I wish I could say that the story end there, but unfortunately, life isn’t so smooth. In 2016, I developed fibromyalgia that caused deep pain underneath my bones. It was so frustrating to have another part of my life continue to be. I was able to get proper treatment and medicine, so it’s not as excruciating these days.
The same year I got fibromyalgia, I met my amazing boyfriend that has kept me motivated and confident. I told him about my disease very early on and he was very supportive. When I’m having a bad day where I’m worrying about unhealed scars, he is always there to give me advice and lift me up. He says small things to encourage me like, “You were so strong today. I’m proud of you” or “Your skin feels very soft.” I like hearing about my soft skin because for so many years, soft skin wasn’t possible for me. He makes me feel lucky, even on my bad days.

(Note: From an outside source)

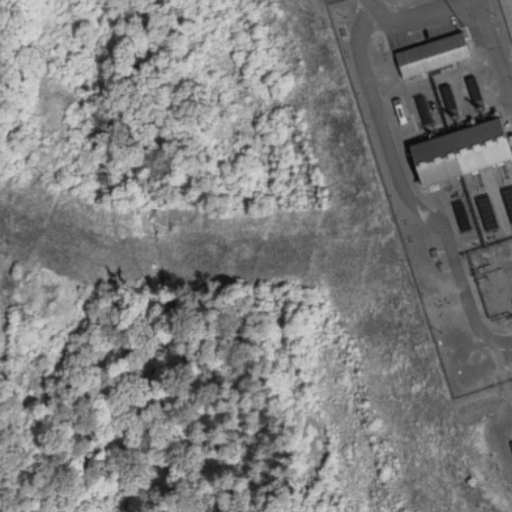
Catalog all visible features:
road: (370, 7)
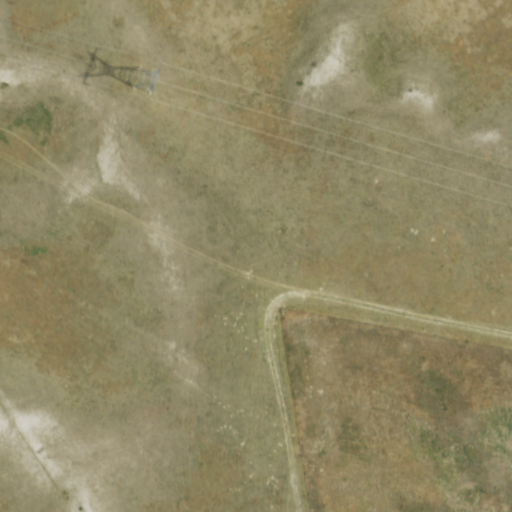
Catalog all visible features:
power tower: (142, 74)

Life with clearer skin has been blissful. I’m more confident. I feel good about myself. I can take pictures and show my skin without the fear of receiving negative comments. It may feel like things will never get better, but with perseverance and faith, it usually does. I’ve learned the importance of patience, a lesson that has made me a better person. One doctor told me I wouldn’t live past 25, but I’m 26 now. You never know what will happen. My determination helped me find relief after years of suffering. I’m so glad I kept up my search because I finally feel beautiful, inside and out.

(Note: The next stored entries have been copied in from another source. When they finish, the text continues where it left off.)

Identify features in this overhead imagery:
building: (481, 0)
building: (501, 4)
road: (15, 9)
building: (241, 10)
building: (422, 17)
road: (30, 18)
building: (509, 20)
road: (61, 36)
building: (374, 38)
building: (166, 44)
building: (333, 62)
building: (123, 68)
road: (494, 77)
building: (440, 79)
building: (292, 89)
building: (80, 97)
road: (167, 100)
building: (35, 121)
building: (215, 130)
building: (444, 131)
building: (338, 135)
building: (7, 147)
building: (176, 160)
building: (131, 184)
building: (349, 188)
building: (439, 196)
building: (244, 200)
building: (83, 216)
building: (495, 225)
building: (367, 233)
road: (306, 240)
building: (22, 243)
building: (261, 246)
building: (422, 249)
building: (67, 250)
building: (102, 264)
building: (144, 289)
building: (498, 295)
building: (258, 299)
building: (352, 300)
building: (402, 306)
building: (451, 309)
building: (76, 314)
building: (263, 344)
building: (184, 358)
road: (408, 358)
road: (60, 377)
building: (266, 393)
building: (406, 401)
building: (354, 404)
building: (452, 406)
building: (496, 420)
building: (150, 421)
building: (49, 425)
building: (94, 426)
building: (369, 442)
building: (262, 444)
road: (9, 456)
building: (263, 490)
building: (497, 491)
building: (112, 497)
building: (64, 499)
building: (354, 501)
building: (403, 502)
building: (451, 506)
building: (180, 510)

This is the story of Ana Maria Sanchez
Ana, 26, lives in Colombia where she works for a global technology company. When Ana was 12, she was diagnosed with a severe skin disease, and spent the rest of her adolescence avoiding the eyes of others and avoiding the public. After receiving proper treatment, she was able to recognize her own beauty. Ana loves photography, writing, and her job. On the weekends, she teaches classes about social media. Ana plans to get more tattoos in the future. She’s hoping to fill up both of her arms with flowers to go with her many animal tattoos she has already gotten. She hopes to learn another language in future. Today, Ana lives a happy, prosperous life.
This story first touched our hearts on June 15, 2018.